The Rise of the Far Right in a Long Term Historical Perspective
Ádám Fábry: The Far Right in the Longue Durée: Capitals, Ideology and State Formations
Bio: Ádám Fábry is a historian, political economist and activist. He obtained his PhD from the Department of Politics and History, Brunel University, UK, and currently holds a postdoctoral research fellowship at the National Scientific and Technical Research Council CONICET), Argentina, where he researches on the comparative political economy of neoliberalism in Argentina and Hungary.
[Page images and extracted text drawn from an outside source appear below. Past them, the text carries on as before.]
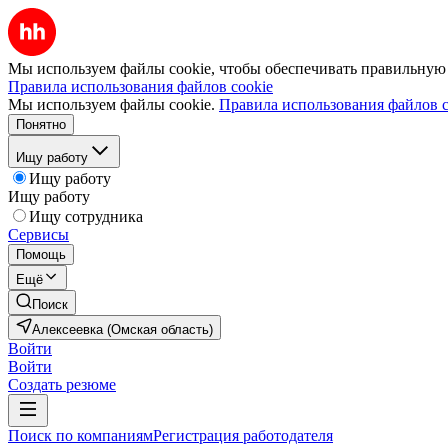
Мы используем файлы cookie, чтобы обеспечивать правильную р
Правила использования файлов cookie
Мы используем файлы cookie.
Правила использования файлов c
Понятно
Ищу работу
Ищу работу
Ищу работу
Ищу сотрудника
Сервисы
Помощь
Ещё
Поиск
Алексеевка (Омская область)
Войти
Войти
Создать резюме
Поиск по компаниям
Регистрация работодателя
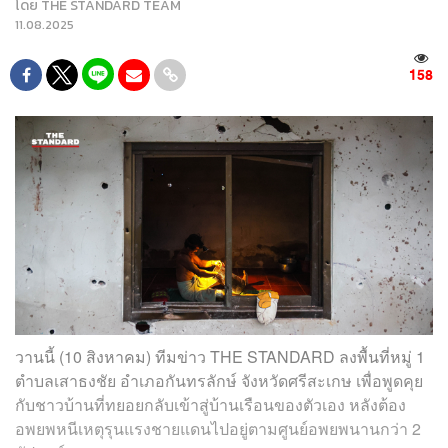
โดย
THE STANDARD TEAM
11.08.2025
158
วานนี้ (10 สิงหาคม) ทีมข่าว THE STANDARD ลงพื้นที่หมู่ 1
ตำบลเสาธงชัย อำเภอกันทรลักษ์ จังหวัดศรีสะเกษ เพื่อพูดคุย
กับชาวบ้านที่ทยอยกลับเข้าสู่บ้านเรือนของตัวเอง หลังต้อง
อพยพหนีเหตุรุนแรงชายแดนไปอยู่ตามศูนย์อพยพนานกว่า 2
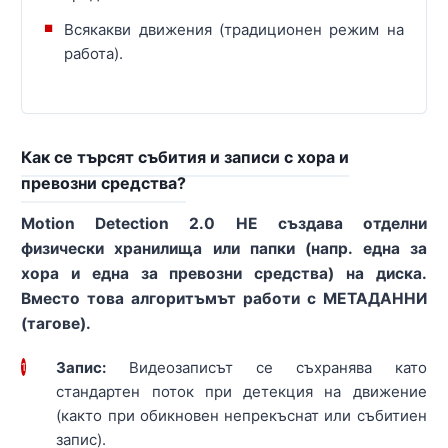
Всякакви движения (традиционен режим на
работа).
Как се търсят събития и записи с хора и
превозни средства?
Motion Detection 2.0 НЕ създава отделни
физически хранилища или папки (напр. една за
хора и една за превозни средства) на диска.
Вместо това алгоритъмът работи с МЕТАДАННИ
(тагове).
Запис:
Видеозаписът се съхранява като
1
стандартен поток при детекция на движение
(както при обикновен непрекъснат или събитиен
запис).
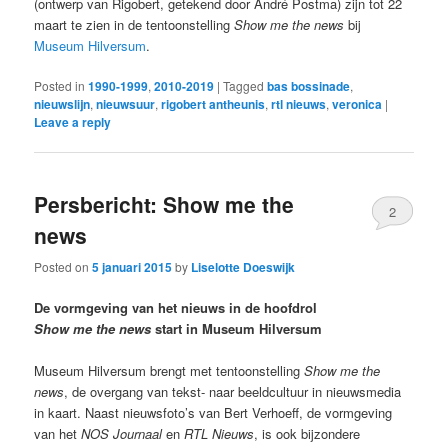
(ontwerp van Rigobert, getekend door André Postma) zijn tot 22
maart te zien in de tentoonstelling
Show me the news
bij
Museum Hilversum
.
Posted in
1990-1999
,
2010-2019
|
Tagged
bas bossinade
,
nieuwslijn
,
nieuwsuur
,
rigobert antheunis
,
rtl nieuws
,
veronica
|
Leave a reply
Persbericht: Show me the
2
news
Posted on
5 januari 2015
by
Liselotte Doeswijk
De vormgeving van het nieuws in de hoofdrol
Show me the news
start in Museum Hilversum
Museum Hilversum brengt met tentoonstelling
Show me the
news
, de overgang van tekst- naar beeldcultuur in nieuwsmedia
in kaart. Naast nieuwsfoto’s van Bert Verhoeff, de vormgeving
van het
NOS Journaal
en
RTL Nieuws
, is ook bijzondere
He is the editor of From the Vanguards to the Margins: Workers, 1939 to the Present (Brill, 2014) and The Longue Durée of the Far Right: An International Historical Sociology (together with Richard Saull, Alexander Anievas and Neil Davidson - published by Routledge, 2015), and recent articles have been published in Capital & Class (forthcoming) and Eszmélet (2015). He is a member of the editorial board of the Journal for Contemporary Central and Eastern Europe(JCCEE) and also sits on the corresponding editorial board of Historical Materialism: Research in Critical Marxist Theory.
Balázs Trencsényi: The Political Discourse of the Radical Right in East-Central Europe: Continuities and Discontinuities
Bio: Balázs Trencsényi is a Professor at the History Department of Central European University, Budapest. His main field of interest is the history of modern political thought in East-Central Europe. Between 2008 and 2013, he was Principal Investigator of the ERC project, “Negotiating Modernity: History of Modern Political Thought in East Central Europe.” Among his recent publications are “The Politics of ‘National Character’: A Study in Interwar East European Thought” (Routledge, 2012), and “A History of Modern Political Thought in East-Central Europe.” Volume I: Negotiating Modernity in the “Long Nineteenth Century” (Oxford UP, 2016).
Chair and Commentator
Bio: Margit Feischmidt is a social anthropologist. She is a Senior Research Fellow at the Institute of Minority Studies at the Hungarian Academy of Sciences. She is also Associate Professor at the Department of Communication and Media Studies at the University of Pécs, Hungary. She holds a doctoral degree in European ethnology from Humboldt University for an ethnographic investigation of nationalism and ethnicity in the everyday life of a Transylvanian town. Among her most recent publications are an article on new forms of nationalism and its relation to racism and xenophobia: “Understanding the Rise of the Far Right from a Local Perspective. Structural and Cultural Conditions of Ethno-traditionalist Inclusion and Racial Exclusion in Rural Hungary” (co-author Kristóf Szombati), in Identities: Global Studies in Culture and Power, and “‘Rocking the Nation’: the Popular Culture of Neo-nationalism” in Nations and Nationalism.